In fact, from reading the IFTU’s website, you would be hard-pressed to even know that the battle of Najaf had even taken place or that the imperialists now intend to launch an all-out assault on Fallujah. All this gives the unmistakable impression that the IFTU is quite content to see the imperialists, whether in the form of the US-UK or UN, stay in Iraq for an indefinite period of time. Frankly, the IFTU leadership regards the imperialists as the ‘lesser of two evils’.

We should not be astonished. Muhsin is a longstanding and eminent member of the Iraqi Communist Party, which has ministers in the interim government.
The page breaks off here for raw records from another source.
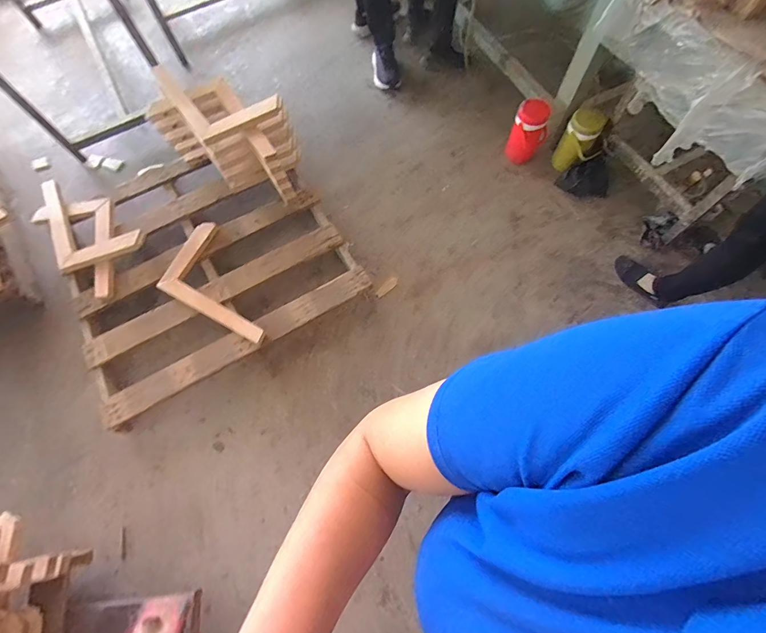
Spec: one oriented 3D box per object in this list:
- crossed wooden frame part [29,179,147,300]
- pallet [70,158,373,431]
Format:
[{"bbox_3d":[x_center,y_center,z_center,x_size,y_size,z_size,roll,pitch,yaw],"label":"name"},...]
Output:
[{"bbox_3d":[-1.112,-0.323,1.400,0.530,0.134,0.275,41,73,15],"label":"crossed wooden frame part"},{"bbox_3d":[-0.669,-0.217,1.432,0.952,0.150,0.869,-28,70,-11],"label":"pallet"}]

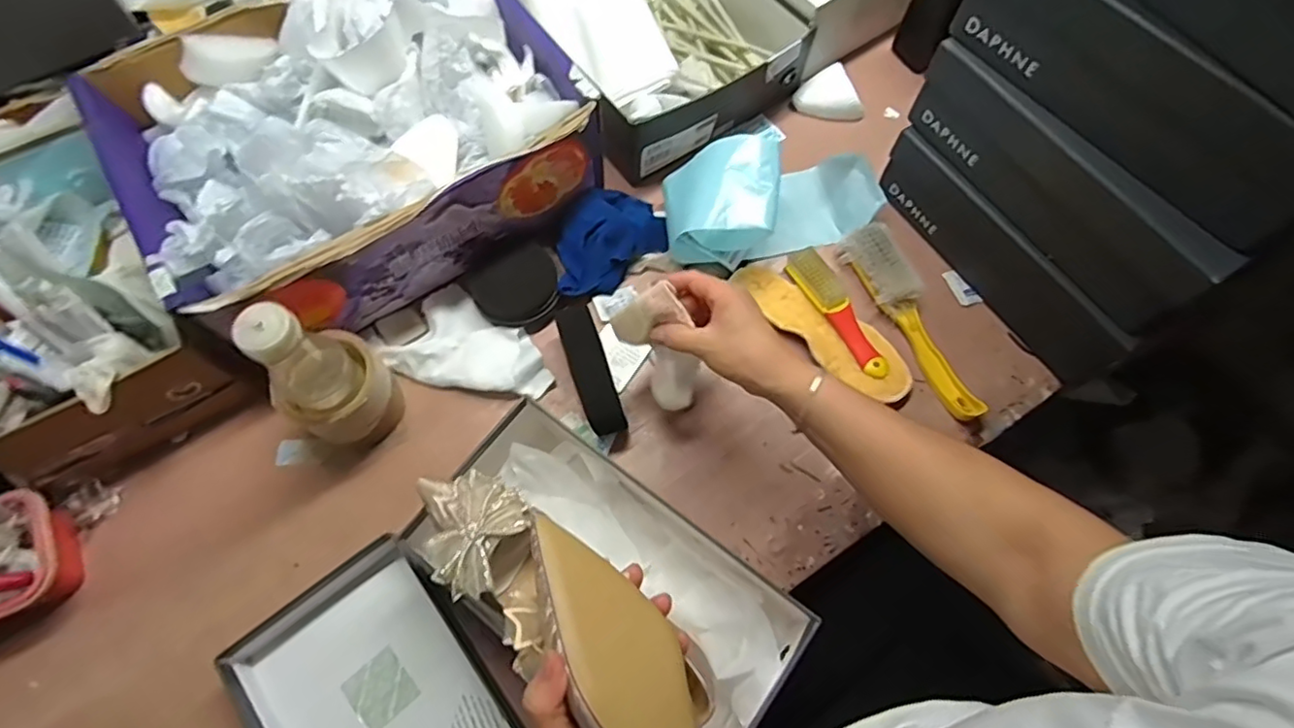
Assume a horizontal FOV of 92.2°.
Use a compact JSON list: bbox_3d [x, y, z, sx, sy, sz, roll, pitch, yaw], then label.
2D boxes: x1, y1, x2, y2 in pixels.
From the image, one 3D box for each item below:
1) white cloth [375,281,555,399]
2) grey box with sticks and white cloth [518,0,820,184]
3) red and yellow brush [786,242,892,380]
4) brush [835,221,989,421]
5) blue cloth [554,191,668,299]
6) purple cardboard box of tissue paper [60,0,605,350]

Regrettably, over the past few decades the leadership of the ICP has played a disgraceful role. From 1972 to 1978 it pumped out tireless propaganda to the effect that Saddam’s regime was a “reformist” one, implementing “progressive and patriotic measures”, and this saw the ICP proudly joining - under Moscow’s guidance, of course - Saddam’s Patriotic and Nationalist Progressive Front government, with two members of its politburo serving as cabinet ministers. Saddam himself described the then ICP leaders as the “left wing” of the Ba’ath party. Anti-Saddam Iraqis, including even rank-and-file party members, were routinely dubbed as “infantile leftists” or “reactionary Kurds” by the ICP leadership.

Today, the ICP leadership is in collusion with imperialism. This took the form of a declaration on July 13 last year by its general secretary, Hameed Majeed Mousa, that the ICP would join the Paul Bremer-appointed Iraqi Governing Council (IGC), effectively meaning that some of ICP leaders were receiving their salaries straight from the occupation authorities. When the IGC was finally abolished, the ICP fully supported the formation of Allawi’s stooge interim government, and now has one senior and two junior ministers serving under Allawi and his US masters. In an ICP communiqué of August 26 this year, we read that “the meeting called once more for activating the mechanism of consultation and coordination among patriotic forces to play their desired role, in coordination with the interim government, to activate mass participation in restoring peace and confronting criminal and terror elements, as well as supporting the political process” (www.iraqcp.org). Who can question the “patriotic” credentials of the current-day ICP?

With regards to the IFTU, to read official ICP communiqués like the above, and the editorials in Tareeq Al-Sha’ab, the ICP’s central organ, is to know the politics of Abdullah Muhsin, Subhi Meshadani and the IFTU tops. Indeed, previous articles by Muhsin in the Morning Star of yesteryear have merely been abridged translations of official ICP statements on the situation in Iraq. As is so often the case with capricious ‘official’ communism, yesterday’s ‘comrade’ is tomorrow’s ‘imperialist collaborator’.
Genuine communists, on the other hand, demand that all imperialist troops leave Iraq and - as 850 members of the UK Black Watch brigade make their way north to act as “backfill” for US forces now intent on wiping out resistance in Fallujah - we support the defeat of the occupation forces.
The struggle for democracy is indivisible. In other words, the fight for genuine trade union and workers’ rights is inseparable from the fight for national self-determination. And the imperialists are the bitter enemies of both.